## Activity
Exactly as written, copy every line from the one containing "وفعّالة. نحن نقدم خدمات تنظيف شاملة ومتخصصة" through the end of the records, with the pictures left out.

━━ Record extracts

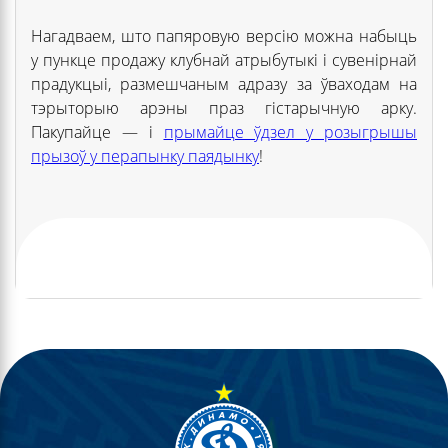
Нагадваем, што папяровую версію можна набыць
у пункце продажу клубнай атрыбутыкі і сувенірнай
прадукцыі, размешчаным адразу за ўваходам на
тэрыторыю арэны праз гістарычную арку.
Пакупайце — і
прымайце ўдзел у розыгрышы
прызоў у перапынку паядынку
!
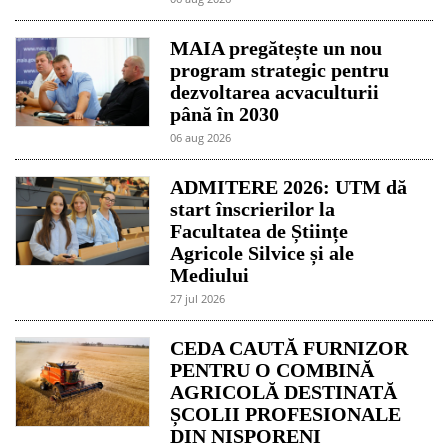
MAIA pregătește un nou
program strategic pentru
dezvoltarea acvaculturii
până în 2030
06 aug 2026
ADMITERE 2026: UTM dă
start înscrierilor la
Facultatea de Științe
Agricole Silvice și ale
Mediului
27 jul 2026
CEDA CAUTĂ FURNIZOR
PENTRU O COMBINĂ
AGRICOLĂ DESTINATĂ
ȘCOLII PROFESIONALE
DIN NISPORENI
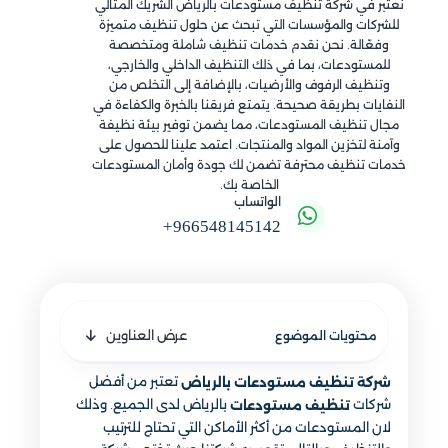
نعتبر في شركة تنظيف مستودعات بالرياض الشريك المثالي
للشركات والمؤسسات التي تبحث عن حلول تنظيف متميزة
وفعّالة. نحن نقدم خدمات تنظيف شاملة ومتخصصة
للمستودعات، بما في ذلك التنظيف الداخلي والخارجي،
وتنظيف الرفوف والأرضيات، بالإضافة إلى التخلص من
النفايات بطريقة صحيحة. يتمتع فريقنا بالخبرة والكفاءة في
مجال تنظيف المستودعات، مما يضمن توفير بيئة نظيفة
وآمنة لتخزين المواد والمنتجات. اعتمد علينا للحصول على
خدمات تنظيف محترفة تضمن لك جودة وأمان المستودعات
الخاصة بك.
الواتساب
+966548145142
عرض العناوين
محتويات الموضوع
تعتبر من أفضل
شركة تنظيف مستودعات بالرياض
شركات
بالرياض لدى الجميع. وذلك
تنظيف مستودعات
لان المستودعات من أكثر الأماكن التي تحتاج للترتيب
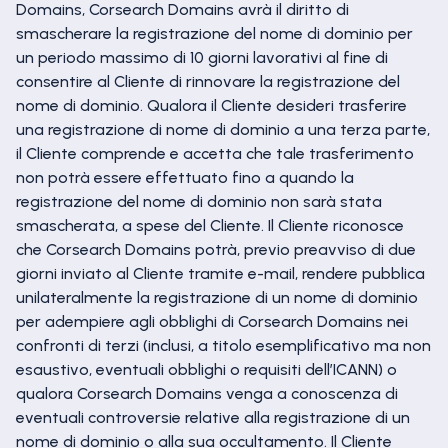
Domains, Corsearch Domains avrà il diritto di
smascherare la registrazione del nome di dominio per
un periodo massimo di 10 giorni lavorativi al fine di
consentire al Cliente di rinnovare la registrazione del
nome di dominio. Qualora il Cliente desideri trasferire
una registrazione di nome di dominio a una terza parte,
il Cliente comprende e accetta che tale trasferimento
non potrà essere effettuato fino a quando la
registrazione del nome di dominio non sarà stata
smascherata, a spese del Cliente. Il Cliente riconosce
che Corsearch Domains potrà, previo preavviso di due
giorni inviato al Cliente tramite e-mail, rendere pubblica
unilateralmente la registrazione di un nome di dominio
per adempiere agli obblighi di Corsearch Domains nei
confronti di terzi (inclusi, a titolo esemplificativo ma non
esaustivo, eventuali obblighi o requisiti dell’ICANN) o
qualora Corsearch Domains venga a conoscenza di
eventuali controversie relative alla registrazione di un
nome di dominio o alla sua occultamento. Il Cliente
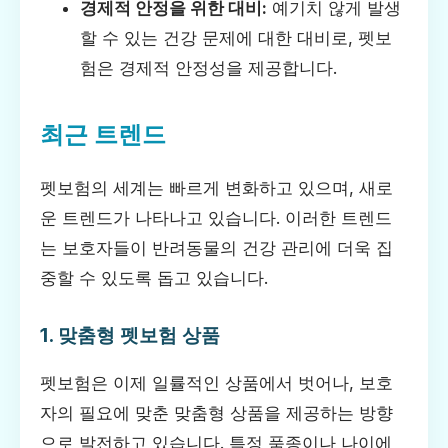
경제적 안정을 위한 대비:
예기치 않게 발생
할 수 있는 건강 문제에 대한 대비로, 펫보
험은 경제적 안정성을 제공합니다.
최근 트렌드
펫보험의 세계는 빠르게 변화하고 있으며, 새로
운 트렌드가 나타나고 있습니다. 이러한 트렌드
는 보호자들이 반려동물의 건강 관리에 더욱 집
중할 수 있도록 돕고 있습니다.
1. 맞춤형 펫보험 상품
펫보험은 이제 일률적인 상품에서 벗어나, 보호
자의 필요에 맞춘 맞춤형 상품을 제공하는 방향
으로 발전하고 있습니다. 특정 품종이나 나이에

━━━━

## Written solution
وفعّالة. نحن نقدم خدمات تنظيف شاملة ومتخصصة
للمستودعات، بما في ذلك التنظيف الداخلي والخارجي،
وتنظيف الرفوف والأرضيات، بالإضافة إلى التخلص من
النفايات بطريقة صحيحة. يتمتع فريقنا بالخبرة والكفاءة في
مجال تنظيف المستودعات، مما يضمن توفير بيئة نظيفة
وآمنة لتخزين المواد والمنتجات. اعتمد علينا للحصول على
خدمات تنظيف محترفة تضمن لك جودة وأمان المستودعات
الخاصة بك.
الواتساب
+966548145142
عرض العناوين
محتويات الموضوع
تعتبر من أفضل
شركة تنظيف مستودعات بالرياض
شركات
بالرياض لدى الجميع. وذلك
تنظيف مستودعات
لان المستودعات من أكثر الأماكن التي تحتاج للترتيب
Domains, Corsearch Domains avrà il diritto di
smascherare la registrazione del nome di dominio per
un periodo massimo di 10 giorni lavorativi al fine di
consentire al Cliente di rinnovare la registrazione del
nome di dominio. Qualora il Cliente desideri trasferire
una registrazione di nome di dominio a una terza parte,
il Cliente comprende e accetta che tale trasferimento
non potrà essere effettuato fino a quando la
registrazione del nome di dominio non sarà stata
smascherata, a spese del Cliente. Il Cliente riconosce
che Corsearch Domains potrà, previo preavviso di due
giorni inviato al Cliente tramite e-mail, rendere pubblica
unilateralmente la registrazione di un nome di dominio
per adempiere agli obblighi di Corsearch Domains nei
confronti di terzi (inclusi, a titolo esemplificativo ma non
esaustivo, eventuali obblighi o requisiti dell’ICANN) o
qualora Corsearch Domains venga a conoscenza di
eventuali controversie relative alla registrazione di un
nome di dominio o alla sua occultamento. Il Cliente
경제적 안정을 위한 대비:
예기치 않게 발생
할 수 있는 건강 문제에 대한 대비로, 펫보
험은 경제적 안정성을 제공합니다.
최근 트렌드
펫보험의 세계는 빠르게 변화하고 있으며, 새로
운 트렌드가 나타나고 있습니다. 이러한 트렌드
는 보호자들이 반려동물의 건강 관리에 더욱 집
중할 수 있도록 돕고 있습니다.
1. 맞춤형 펫보험 상품
펫보험은 이제 일률적인 상품에서 벗어나, 보호
자의 필요에 맞춘 맞춤형 상품을 제공하는 방향
으로 발전하고 있습니다. 특정 품종이나 나이에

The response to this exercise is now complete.